Les parents ont les meilleures intentions du monde : ils veulent protéger leurs enfants. Mais comment ne prêteraient-ils pas l’oreille aux bruits divers que l’on entend à propos des aliments ? Ce que l’on retient le plus facilement, ce sont évidemment les éléments d’inquiétude. Hélas, ils sont souvent injustifiés, expliquent les pédiatres.

Le lait : un aliment essentiel. Les pédiatres estiment que le lait est l’objet n° 1 des peurs alimentaires de bon nombre de parents. Des rumeurs sans aucun fondement scientifique lui attribuent pêle-mêle infections à répétition, otites, bronchites, asthme, eczéma, allergies... Certains parents vont jusqu’à proscrire le lait pour éviter les allergies à leurs jeunes enfants. Certes, il existe d’authentiques allergies au lait, mais elles sont loin d’être une généralité et leur diagnostic revient en premier lieu aux pédiatres. D’autres parents sont aussi tentés de ne pas donner de lait même aux nourrissons ! Et de le remplacer par des substituts complètement inadaptés : boissons aux : soja, amande, riz, noisette... Un nourrisson de parents végétaliens est ainsi décédé faute d’avoir reçu les nutriments nécessaires à la vie, révèle la société française de pédiatrie.

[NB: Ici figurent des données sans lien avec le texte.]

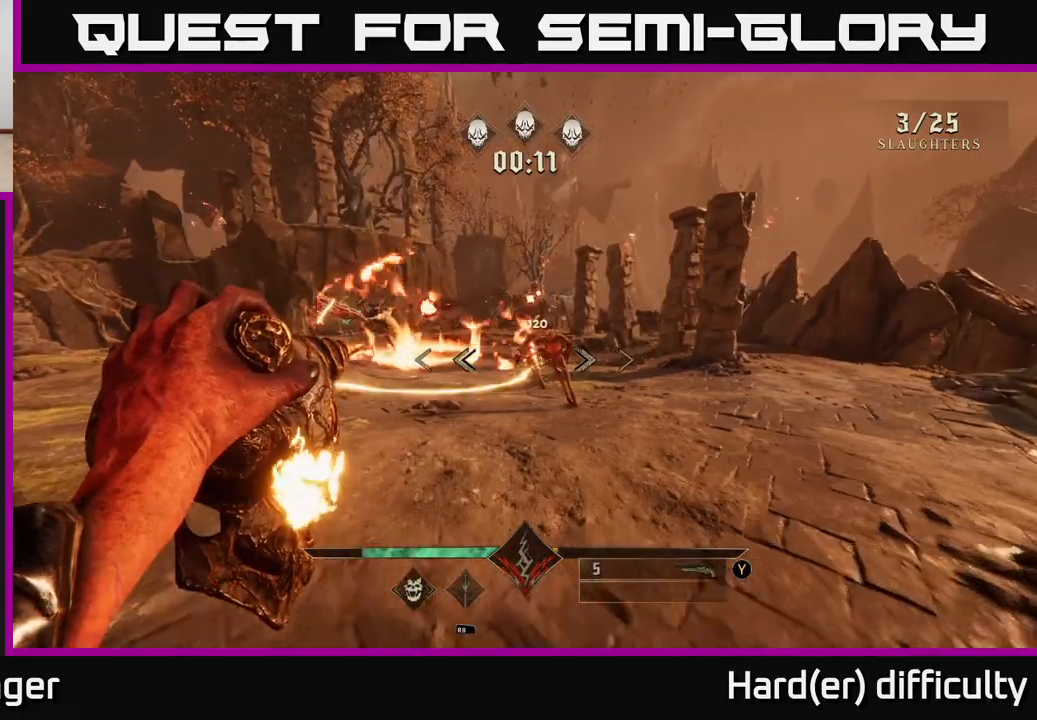
{"buttons": [], "left_stick": "center", "right_stick": "center", "events": [[67, "R2", "down"], [67, "left_stick", "center"], [150, "R2", "up"], [167, "left_stick", "down"], [283, "left_stick", "center"]]}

Les enfants privés de calcium risquent au minimum des altérations de la croissance et de la santé osseuse. Une minéralisation osseuse défaillante, tout en passant inaperçue, entraînera plus tard des risques de fractures ostéoporotiques, voire des fractures de fatigue chez les sportifs... « Consommer du lait toute sa vie est nécessaire, rappellent les pédiatres. Un adulte a besoin de 1 g de calcium par jour, ce qui est beaucoup en regard de ce qu’apporte un petit verre de lait (180 mg), rappellent les pédiatres. Cela montre la nécessité d’en consommer très régulièrement, à tout âge et sous toutes ses formes ».

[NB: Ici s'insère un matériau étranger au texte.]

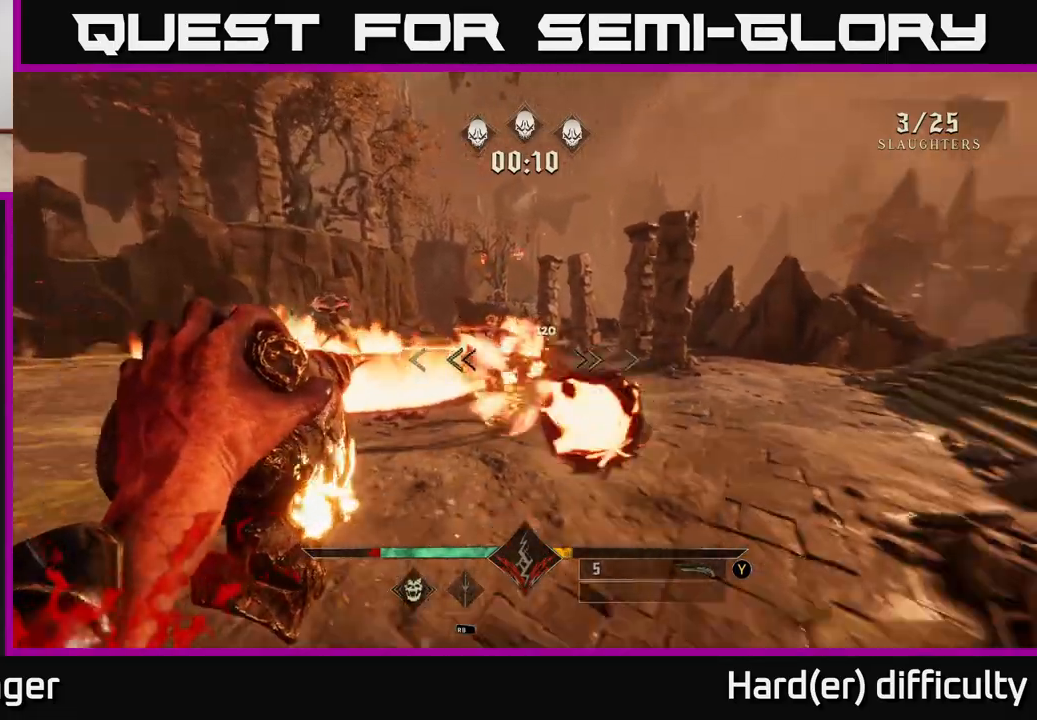
{"buttons": [], "left_stick": "left", "right_stick": "center", "events": [[83, "right_stick", "center"], [117, "left_stick", "center"], [167, "R2", "down"], [200, "left_stick", "down-left"], [250, "R2", "up"], [367, "left_stick", "center"], [450, "left_stick", "left"]]}
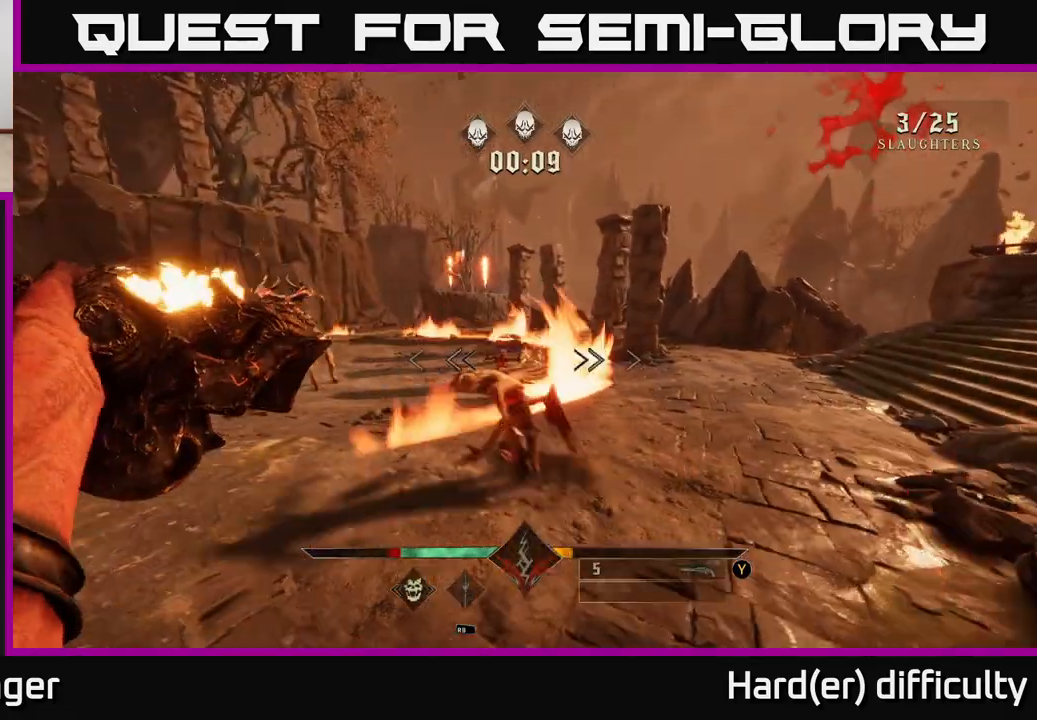
{"buttons": [], "left_stick": "down-left", "right_stick": "right", "events": [[133, "right_stick", "right"], [150, "left_stick", "center"], [183, "R2", "down"], [250, "R2", "up"], [250, "left_stick", "down-left"]]}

La viande : indispensable pour le fer. En dehors des laits infantiles, la viande est le seul aliment qui apporte du fer de manière absorbable. Or, les laits de croissance sont souvent arrêtés vers 2 ou 3 ans. La viande est indispensable pour éviter les carences en fer chez les enfants.

OGM : la peur de l’inconnu. « Aujourd’hui aucun élément scientifique objectif ne permet de donner la moindre inquiétude sur les conséquences des OGM chez l’enfant », indiquent les pédiatres.

Pesticides : le bio n’y échappe pas. En Europe, la nourriture infantile est soumise à une réglementation très stricte, notamment pour son contenu en pesticides. Il n’y a aucune différence entre les produits infantiles bio et non bio. Il est d’ailleurs illusoire de penser que le bio est dénué de tout pesticide : il peut contenir des pesticides naturels, potentiellement toxiques pour l’homme...

Sucre : ne pas le diaboliser. L’enfant a une appétence innée pour le sucré. Ce qui ne signifie pas addiction : il aura le temps d’apprendre à aimer moins sucré. Aucun argument scientifique ne justifie la peur maniaque du sucre. Comme pour la viande et les autres aliments, tout est question de mesure.

L’important, c’est l’équilibre. Si l’on comprend bien les pédiatres, plutôt que tel ou tel aliment, c’est le déséquilibre alimentaire qui devrait faire peur !

(Communiqué de la Société française de pédiatrie, 8 avril 2011.)

Pour plus d'informations, consulter "Peurs Alimentaires : Quelles conséquences sur la santé de nos enfants ?"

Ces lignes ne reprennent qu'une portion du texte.